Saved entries
● ● ● ●
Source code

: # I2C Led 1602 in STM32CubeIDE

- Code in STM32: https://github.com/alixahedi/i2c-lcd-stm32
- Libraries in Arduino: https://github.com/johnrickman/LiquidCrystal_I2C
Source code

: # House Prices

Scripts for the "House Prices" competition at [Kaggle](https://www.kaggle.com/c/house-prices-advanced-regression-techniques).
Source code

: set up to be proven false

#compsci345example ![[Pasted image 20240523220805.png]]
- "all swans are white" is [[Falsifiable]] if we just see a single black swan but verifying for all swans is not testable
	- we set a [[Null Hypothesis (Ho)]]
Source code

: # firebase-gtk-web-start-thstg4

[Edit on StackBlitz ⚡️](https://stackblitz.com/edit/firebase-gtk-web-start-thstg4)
● ● ● ●
Rename "Source code" to "Source text" everywhere it occurs in the saved entries, and reproduce all of the items with nothing else altered.

#### [EXPECTED ANSWER]
Source text

: # I2C Led 1602 in STM32CubeIDE

- Code in STM32: https://github.com/alixahedi/i2c-lcd-stm32
- Libraries in Arduino: https://github.com/johnrickman/LiquidCrystal_I2C
Source text

: # House Prices

Scripts for the "House Prices" competition at [Kaggle](https://www.kaggle.com/c/house-prices-advanced-regression-techniques).
Source text

: set up to be proven false

#compsci345example ![[Pasted image 20240523220805.png]]
- "all swans are white" is [[Falsifiable]] if we just see a single black swan but verifying for all swans is not testable
	- we set a [[Null Hypothesis (Ho)]]
Source text

: # firebase-gtk-web-start-thstg4

[Edit on StackBlitz ⚡️](https://stackblitz.com/edit/firebase-gtk-web-start-thstg4)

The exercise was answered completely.